Pair programming is this magical thing where you can achieve great things even if you don’t know a technology or a process. Take advantage of that. If you’re pairing with someone with vast experience in something, extract everything you can from that person. Soon enough you will be that person for someone else.
Absolutely do not become passive, you’re not pairing if you’re just watching someone code. Sometimes that happen, and it is ok if you realize that you could have asked more questions and learned more about it so you won’t let it happen next time.
Try to drive even when you are not sure. You pair is likely to correct you when you make mistakes and you will learn faster by actually doing it.

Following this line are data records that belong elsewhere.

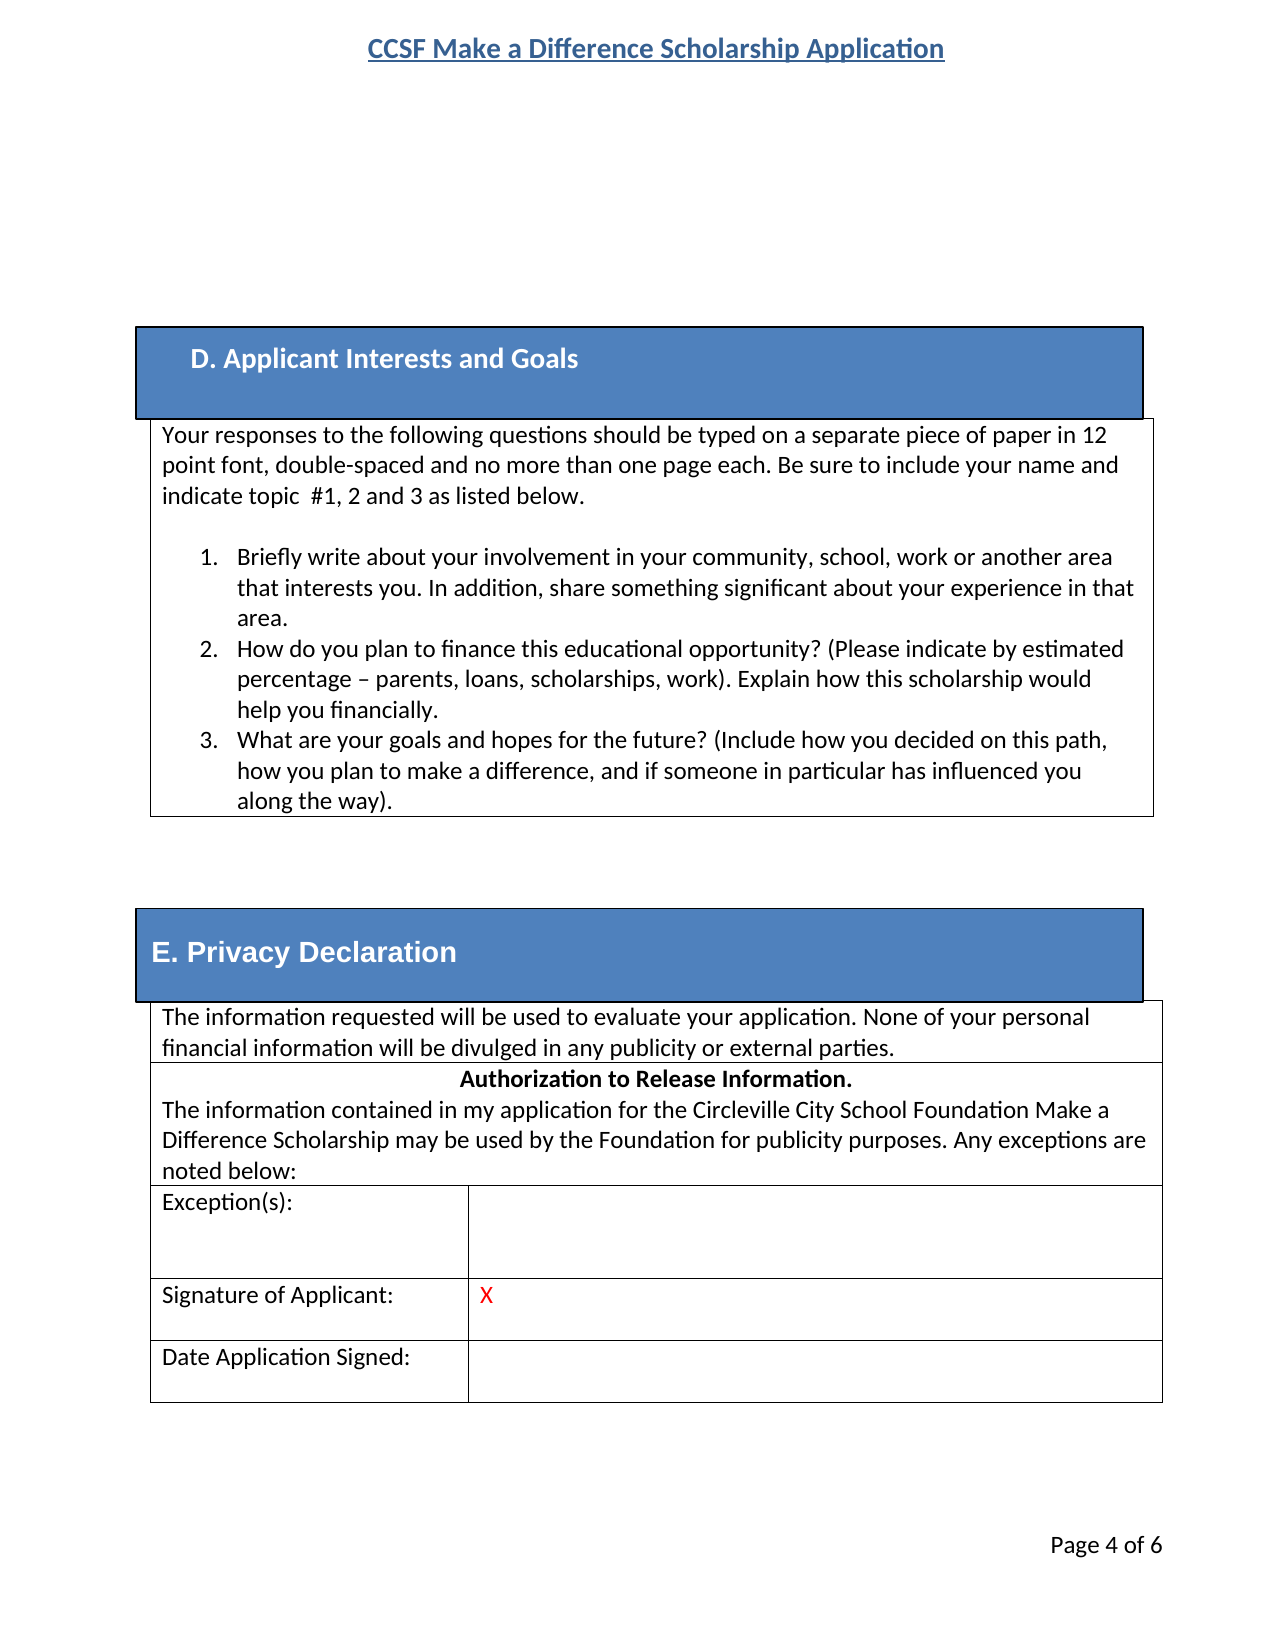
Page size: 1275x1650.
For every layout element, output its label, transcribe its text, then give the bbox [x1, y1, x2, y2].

table_cell Exception(s): [151, 1186, 468, 1278]
table_header The information requested will be used to evaluate your application. None of your personal financial information will be divulged in any publicity or external parties. [151, 1001, 1162, 1062]
table_header Your responses to the following questions should be typed on a separate piece of paper in 12 point font, double-spaced and no more than one page each. Be sure to include your name and indicate topic #1, 2 and 3 as listed below. Briefly write about your involvement in your community, school, work or another area that interests you. In addition, share something significant about your experience in that area. How do you plan to finance this educational opportunity? (Please indicate by estimated percentage – parents, loans, scholarships, work). Explain how this scholarship would help you financially. What are your goals and hopes for the future? (Include how you decided on this path, how you plan to make a difference, and if someone in particular has influenced you along the way). [151, 419, 1153, 816]
table_cell Authorization to Release Information. The information contained in my application for the Circleville City School Foundation Make a Difference Scholarship may be used by the Foundation for publicity purposes. Any exceptions are noted below: [151, 1063, 1162, 1185]
table_cell Signature of Applicant: [151, 1279, 468, 1340]
table_cell [469, 1341, 1162, 1402]
table_cell X [469, 1279, 1162, 1340]
table_cell [469, 1186, 1162, 1278]
table_cell Date Application Signed: [151, 1341, 468, 1402]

Not everyday is a perfect day for everyone. You have to understand when your pair is not on their best shape, don’t let that make your day boring or hard, keep motivated and focused so maybe you can make your pair’s day a better one.
People make mistakes and you have to forgive, it will happen to everyone. You will undoubtedly move your pair to the wrong direction one day and you’ll hit a big solid wall. Don’t blame your pair if they come up with an idea that happen to be not as good as they thought at first.
Driving and navigating are two very different activities that you perform while pairing. A good balance between driving and navigating is something that you should look for.
Just as a quick refresher: driver is the person controlling the keyboard and navigator is the person that, well, is not.
If you drive for too long you might put your pair to sleep, specially if you dont follow rule #1: Talk, don’t think. Driving is very good when you’re learning something, your mind will remember things that you did better than things that you watched or thought about.
If you’re navigating for too long you might feel like you’re losing ownership of whatever is being done. Somedays that I spent driving too long my navigators would say that “I” did something when really “we” did. You will also, in general, memorize a little bit less when you don’t drive. This is not true for every single person, but it is a fairly accurate estimate.
I did not mention Test Driven Development, which is something that helps pairs to understand each other, TDD is a whole topic on its own. I did not mention driving/navigating balance techniques, which I also think is it’s own topic. I did not mention remote pairing techniques.
In conclusion, pairing is magical, you will achieve things you are not capable to do on your own. You will be way more recognized for the good things you do. You will learn to recognize other’s accomplishments. But more important, you will learn.
Personally, I have a hard time working alone after I learned the benefits of pairing, it is just not as fun.
And thank you if you read this far, I’m sorry for the very long post, I hope you enjoyed reading it.